» **Text segment**:
Candidates¶
Candidates¶
- class Candidates¶
Public Functions
- Candidates() = default¶
-
void build(const CollisionMesh& mesh,
const Eigen::MatrixXd& vertices,
const double inflation_radius = 0,
const BroadPhaseMethod broad_phase_method
= DEFAULT_BROAD_PHASE_METHOD)¶ Initialize the set of discrete collision detection candidates.
- Parameters:¶
- const CollisionMesh &mesh¶
The surface of the collision mesh.
- const Eigen::MatrixXd &vertices¶
Surface vertex positions (rowwise).
- const double inflation_radius = 0¶
Amount to inflate the bounding boxes.
- const BroadPhaseMethod broad_phase_method = DEFAULT_BROAD_PHASE_METHOD¶
Broad phase method to use.
-
void build(const CollisionMesh& mesh,
const Eigen::MatrixXd& vertices_t0,
const Eigen::MatrixXd& vertices_t1,
const double inflation_radius = 0,
const BroadPhaseMethod broad_phase_method
= DEFAULT_BROAD_PHASE_METHOD)¶ Initialize the set of continuous collision detection candidates.
Note
Assumes the trajectory is linear.
- Parameters:¶
- const CollisionMesh &mesh¶
The surface of the collision mesh.
- const Eigen::MatrixXd &vertices_t0¶
Surface vertex starting positions (rowwise).
- const Eigen::MatrixXd &vertices_t1¶
Surface vertex ending positions (rowwise).
- const double inflation_radius = 0¶
Amount to inflate the bounding boxes.
- const BroadPhaseMethod broad_phase_method = DEFAULT_BROAD_PHASE_METHOD¶
Broad phase method to use.
- size_t size() const¶
- bool empty() const¶
- void clear()¶
- ContinuousCollisionCandidate& operator[](size_t i)¶
- const ContinuousCollisionCandidate& operator[](size_t i) const¶
-
bool is_step_collision_free(const CollisionMesh& mesh,
const Eigen::MatrixXd& vertices_t0,
const Eigen::MatrixXd& vertices_t1,
const double min_distance = 0.0,
const NarrowPhaseCCD& narrow_phase_ccd
= DEFAULT_NARROW_PHASE_CCD) const¶ Determine if the step is collision free from the set of candidates.
Note
Assumes the trajectory is linear.
- Parameters:¶
- const CollisionMesh &mesh¶
The collision mesh.
- const Eigen::MatrixXd &vertices_t0¶
Surface vertex starting positions (rowwise).
- const Eigen::MatrixXd &vertices_t1¶
Surface vertex ending positions (rowwise).
- const double min_distance = 0.0¶
The minimum distance allowable between any two elements.

» **Records shown**:
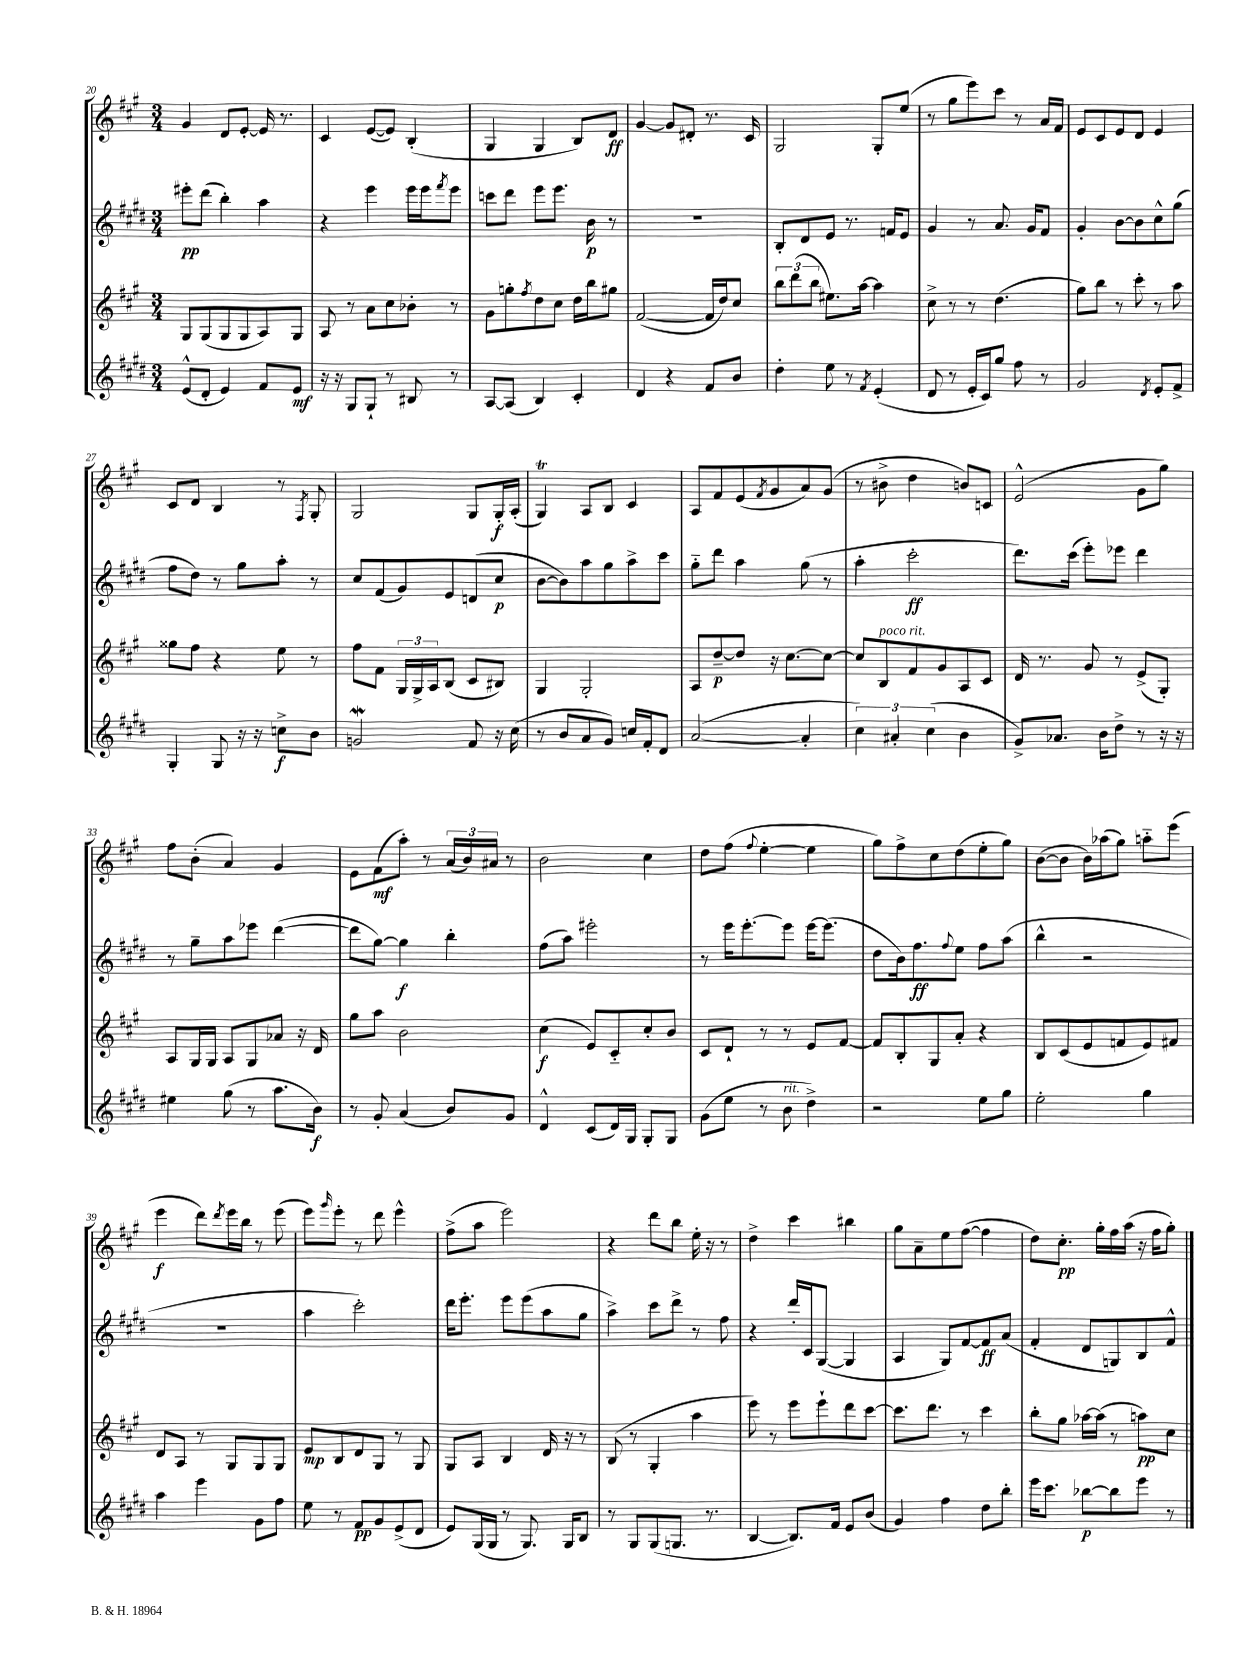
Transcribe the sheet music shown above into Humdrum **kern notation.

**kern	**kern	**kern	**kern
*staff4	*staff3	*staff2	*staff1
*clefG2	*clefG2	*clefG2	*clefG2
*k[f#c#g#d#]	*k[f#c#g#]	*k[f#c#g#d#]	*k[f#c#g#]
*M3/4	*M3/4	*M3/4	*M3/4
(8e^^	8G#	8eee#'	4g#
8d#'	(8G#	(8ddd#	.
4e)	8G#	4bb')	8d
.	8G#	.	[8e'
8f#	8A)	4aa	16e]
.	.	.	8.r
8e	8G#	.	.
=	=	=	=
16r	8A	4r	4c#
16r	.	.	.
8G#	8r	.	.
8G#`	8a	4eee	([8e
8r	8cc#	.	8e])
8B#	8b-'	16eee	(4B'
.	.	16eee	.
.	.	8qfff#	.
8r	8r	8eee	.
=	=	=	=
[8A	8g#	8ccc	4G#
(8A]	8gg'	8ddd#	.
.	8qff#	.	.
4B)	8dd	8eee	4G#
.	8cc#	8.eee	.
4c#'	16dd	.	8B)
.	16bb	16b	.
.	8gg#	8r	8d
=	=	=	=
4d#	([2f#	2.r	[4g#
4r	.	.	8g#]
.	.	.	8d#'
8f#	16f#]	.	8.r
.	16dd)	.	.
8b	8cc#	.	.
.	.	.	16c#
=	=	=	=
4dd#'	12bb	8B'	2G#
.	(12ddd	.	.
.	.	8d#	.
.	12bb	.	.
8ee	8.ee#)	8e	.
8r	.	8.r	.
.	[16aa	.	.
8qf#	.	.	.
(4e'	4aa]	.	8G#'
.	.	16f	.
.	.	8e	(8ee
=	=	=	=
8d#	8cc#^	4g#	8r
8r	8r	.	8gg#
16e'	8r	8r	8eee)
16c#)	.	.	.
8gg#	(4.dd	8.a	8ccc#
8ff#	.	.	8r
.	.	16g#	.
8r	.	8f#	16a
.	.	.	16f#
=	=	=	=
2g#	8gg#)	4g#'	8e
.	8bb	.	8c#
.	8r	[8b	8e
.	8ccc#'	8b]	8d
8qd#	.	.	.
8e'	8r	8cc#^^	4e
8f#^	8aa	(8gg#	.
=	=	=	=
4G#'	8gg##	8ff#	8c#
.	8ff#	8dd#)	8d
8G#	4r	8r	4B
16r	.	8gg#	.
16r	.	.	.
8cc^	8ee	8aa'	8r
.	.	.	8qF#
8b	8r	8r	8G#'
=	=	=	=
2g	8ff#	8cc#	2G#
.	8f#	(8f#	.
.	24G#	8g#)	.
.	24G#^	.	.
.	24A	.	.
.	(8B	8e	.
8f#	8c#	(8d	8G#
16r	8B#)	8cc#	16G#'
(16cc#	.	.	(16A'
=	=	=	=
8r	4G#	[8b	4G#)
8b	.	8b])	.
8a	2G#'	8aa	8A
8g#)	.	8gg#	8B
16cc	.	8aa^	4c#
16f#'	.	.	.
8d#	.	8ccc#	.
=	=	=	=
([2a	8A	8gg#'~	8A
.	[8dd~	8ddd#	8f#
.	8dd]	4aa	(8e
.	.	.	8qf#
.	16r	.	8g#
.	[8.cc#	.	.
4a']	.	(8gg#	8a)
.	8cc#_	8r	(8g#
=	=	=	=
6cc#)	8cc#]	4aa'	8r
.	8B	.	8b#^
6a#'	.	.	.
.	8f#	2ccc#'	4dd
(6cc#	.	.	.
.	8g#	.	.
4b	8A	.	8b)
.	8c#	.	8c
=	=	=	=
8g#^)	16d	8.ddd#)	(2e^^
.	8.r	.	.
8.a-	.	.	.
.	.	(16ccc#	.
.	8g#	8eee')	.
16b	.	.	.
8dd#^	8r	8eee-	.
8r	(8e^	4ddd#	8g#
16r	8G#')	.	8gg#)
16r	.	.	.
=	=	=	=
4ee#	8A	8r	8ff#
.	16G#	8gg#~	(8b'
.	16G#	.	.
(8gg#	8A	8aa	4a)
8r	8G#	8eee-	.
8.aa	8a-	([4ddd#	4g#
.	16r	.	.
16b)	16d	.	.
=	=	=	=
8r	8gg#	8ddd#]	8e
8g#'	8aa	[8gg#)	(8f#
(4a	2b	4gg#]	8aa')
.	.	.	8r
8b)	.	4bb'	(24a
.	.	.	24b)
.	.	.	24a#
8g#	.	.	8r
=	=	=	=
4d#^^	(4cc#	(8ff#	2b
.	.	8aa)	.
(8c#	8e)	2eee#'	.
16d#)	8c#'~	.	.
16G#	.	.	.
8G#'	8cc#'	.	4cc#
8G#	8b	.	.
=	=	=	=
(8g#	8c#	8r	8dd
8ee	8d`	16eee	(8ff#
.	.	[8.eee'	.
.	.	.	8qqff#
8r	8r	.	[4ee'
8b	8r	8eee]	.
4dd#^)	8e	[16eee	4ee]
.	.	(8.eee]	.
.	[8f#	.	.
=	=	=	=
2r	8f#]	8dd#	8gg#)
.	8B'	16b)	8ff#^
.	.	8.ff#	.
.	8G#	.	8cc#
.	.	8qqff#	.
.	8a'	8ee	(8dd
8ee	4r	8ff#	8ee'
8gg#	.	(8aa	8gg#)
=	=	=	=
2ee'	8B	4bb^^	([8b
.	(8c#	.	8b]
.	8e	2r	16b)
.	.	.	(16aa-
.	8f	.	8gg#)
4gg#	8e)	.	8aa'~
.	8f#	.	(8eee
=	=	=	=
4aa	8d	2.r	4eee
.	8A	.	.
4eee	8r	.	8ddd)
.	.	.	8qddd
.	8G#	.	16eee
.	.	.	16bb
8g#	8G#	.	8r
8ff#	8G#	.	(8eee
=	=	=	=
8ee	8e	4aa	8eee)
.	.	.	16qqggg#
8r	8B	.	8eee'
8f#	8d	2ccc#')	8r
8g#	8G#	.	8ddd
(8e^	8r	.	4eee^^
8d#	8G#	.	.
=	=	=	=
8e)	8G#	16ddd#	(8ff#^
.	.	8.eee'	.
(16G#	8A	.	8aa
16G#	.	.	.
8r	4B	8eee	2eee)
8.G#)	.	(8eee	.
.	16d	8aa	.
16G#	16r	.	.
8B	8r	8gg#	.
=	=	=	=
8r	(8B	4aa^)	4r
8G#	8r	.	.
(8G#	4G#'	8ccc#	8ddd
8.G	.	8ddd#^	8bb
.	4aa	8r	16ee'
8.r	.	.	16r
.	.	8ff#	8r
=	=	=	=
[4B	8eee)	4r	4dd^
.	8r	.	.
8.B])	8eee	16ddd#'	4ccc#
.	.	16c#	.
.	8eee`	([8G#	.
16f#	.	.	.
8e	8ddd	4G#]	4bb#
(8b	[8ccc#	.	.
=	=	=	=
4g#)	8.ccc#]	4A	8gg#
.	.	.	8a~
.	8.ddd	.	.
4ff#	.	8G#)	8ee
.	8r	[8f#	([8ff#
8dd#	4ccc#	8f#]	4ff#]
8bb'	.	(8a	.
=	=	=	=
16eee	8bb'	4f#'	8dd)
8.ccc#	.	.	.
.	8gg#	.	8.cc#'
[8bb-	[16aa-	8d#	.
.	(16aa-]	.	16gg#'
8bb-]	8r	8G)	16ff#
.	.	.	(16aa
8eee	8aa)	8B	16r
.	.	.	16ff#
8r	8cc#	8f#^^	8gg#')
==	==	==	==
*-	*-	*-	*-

» **Challenges**:
1 - According to the Candidates class documentation, what does the continuous version of build assume about the trajectory?
2 - Show every line of the rows that contains the string "kern".

» **Outputs in order**:
1 - It assumes the trajectory is linear.

2 -
Transcribe the sheet music shown above into Humdrum **kern notation.
**kern	**kern	**kern	**kern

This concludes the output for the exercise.